Une modification tardive mal transmise peut créer un décalage entre le planning RH, le compteur de congés et le bulletin de paie. Dans ce cas, une régularisation peut devenir nécessaire.
FAQ sur l’ordre des départs en congés payés
➡️ L’employeur doit-il accepter les congés demandés en premier ?
Non. Le Code du travail ne prévoit pas une règle générale du « premier arrivé, premier servi ». L’employeur doit appliquer les règles conventionnelles ou, à défaut, tenir compte des critères légaux.
➡️ Deux salariés avec des enfants sont-ils automatiquement prioritaires pendant les vacances scolaires ?
Non. Les vacances scolaires ne constituent pas, à elles seules, une priorité légale générale. La convention collective peut toutefois prévoir des règles plus précises en la matière.
➡️ Un salarié peut-il partir en congés sans réponse de son employeur ?
Il est risqué de considérer systématiquement le silence comme une acceptation. Toutefois, les circonstances peuvent être prises en compte par les juges, notamment lorsque le salarié a suivi la procédure habituelle et que l’employeur ne lui a notifié son refus qu’au dernier moment.
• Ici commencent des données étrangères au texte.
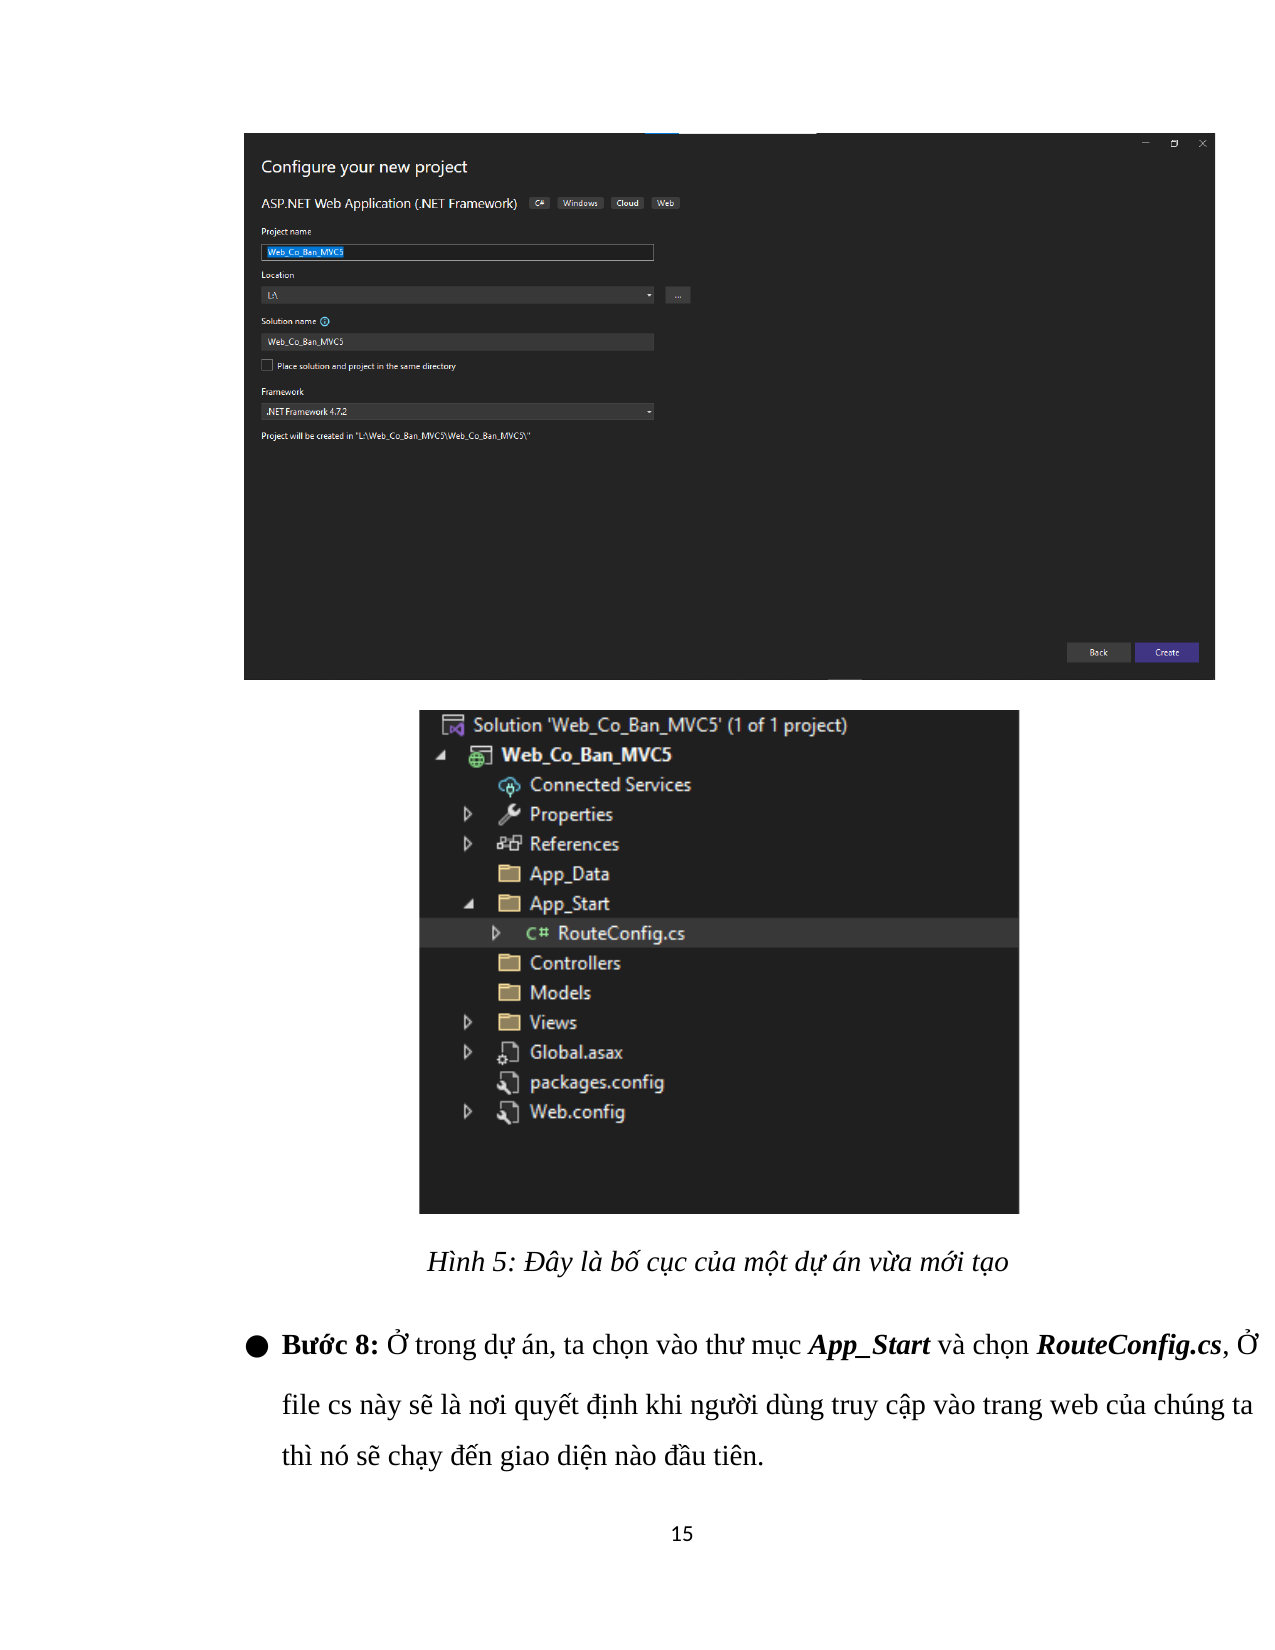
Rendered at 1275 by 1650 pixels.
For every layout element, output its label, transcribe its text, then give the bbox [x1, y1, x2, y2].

list Bước 8: Ở trong dự án, ta chọn vào thư mục App_Start và chọn RouteConfig.cs, Ở file cs này sẽ là nơi quyết định khi người dùng truy cập vào trang web của chúng ta thì nó sẽ chạy đến giao diện nào đầu tiên. [244, 1311, 1275, 1471]
picture [244, 133, 1216, 680]
text Hình 5: Đây là bố cục của một dự án vừa mới tạo [282, 1244, 1157, 1277]
picture [419, 710, 1020, 1214]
➡️ L’employeur peut-il favoriser systématiquement les salariés ayant le plus d’ancienneté ?
L’ancienneté fait partie des critères à examiner, mais ce n’est pas le seul : la situation de famille et l’activité éventuelle chez d’autres employeurs doivent également être prises en compte en l’absence de règles conventionnelles différentes.
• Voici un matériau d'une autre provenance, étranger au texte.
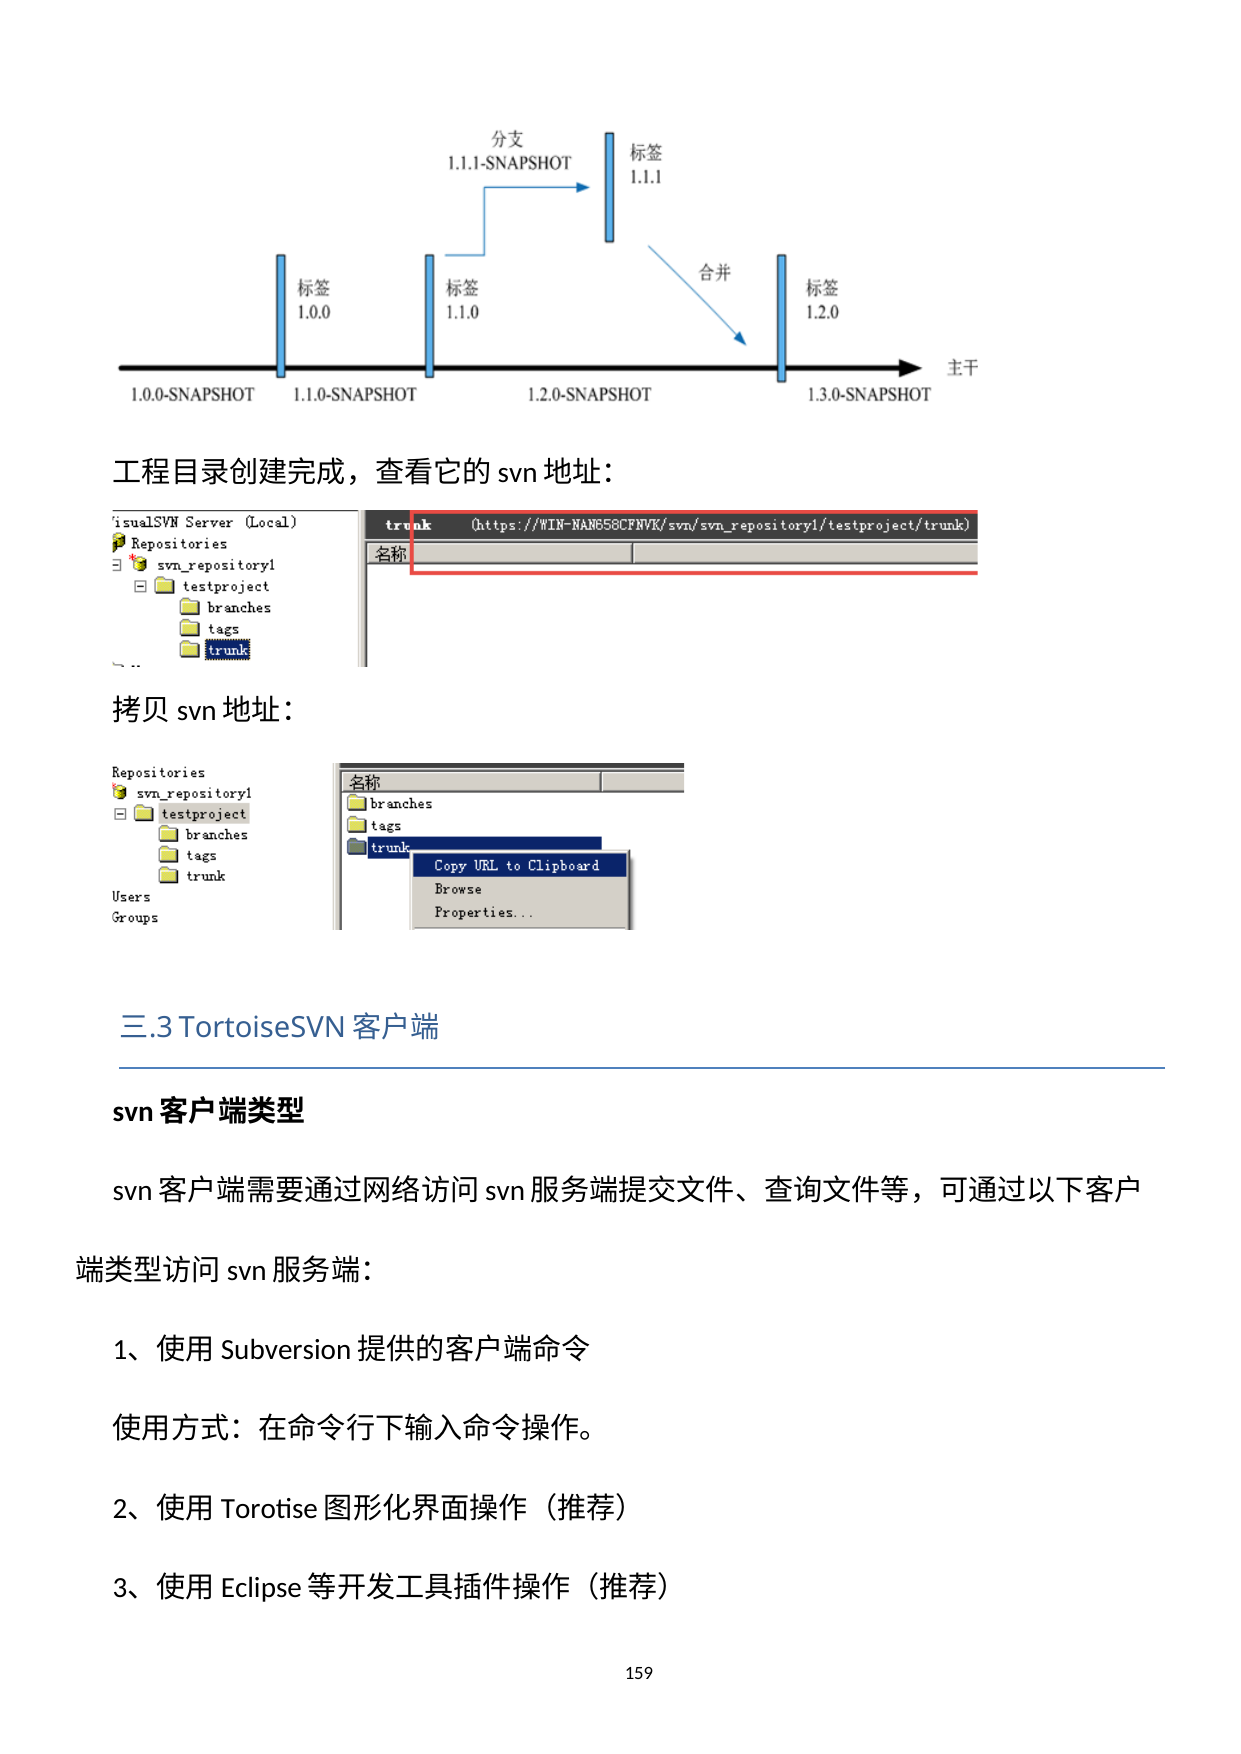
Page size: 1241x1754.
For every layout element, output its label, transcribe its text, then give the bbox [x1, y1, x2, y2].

picture [112, 510, 978, 667]
text 使用方式：在命令行下输入命令操作。 [75, 1386, 1165, 1466]
picture [112, 763, 685, 930]
text 拷贝svn地址： [75, 668, 1165, 747]
text 2、使用Torotise图形化界面操作（推荐） [75, 1466, 1165, 1545]
text 3、使用Eclipse等开发工具插件操作（推荐） [75, 1545, 1165, 1624]
text svn客户端类型 [75, 1069, 1165, 1148]
picture [112, 122, 978, 420]
subtitle TortoiseSVN客户端 [119, 985, 1165, 1067]
text svn客户端需要通过网络访问svn服务端提交文件、查询文件等，可通过以下客户端类型访问svn服务端： [75, 1148, 1165, 1307]
text 工程目录创建完成，查看它的svn地址： [75, 430, 1165, 509]
text 1、使用Subversion提供的客户端命令 [75, 1307, 1165, 1386]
➡️ Le droit au congé simultané concerne-t-il les concubins ?
Le droit légal prévu par l’article L. 3141-14 vise les conjoints mariés et les partenaires liés par un Pacs travaillant dans la même entreprise. Une convention collective peut toutefois prévoir une disposition plus favorable.
➡️ Les congés reportés peuvent-ils être imposés dès le retour d’un arrêt de travail ?
L’employeur conserve son pouvoir d’organisation, mais les congés annuels reportés restent soumis aux règles de fixation de l’ordre des départs. Ils ne peuvent donc pas être imposés du jour au lendemain sans respecter ces règles.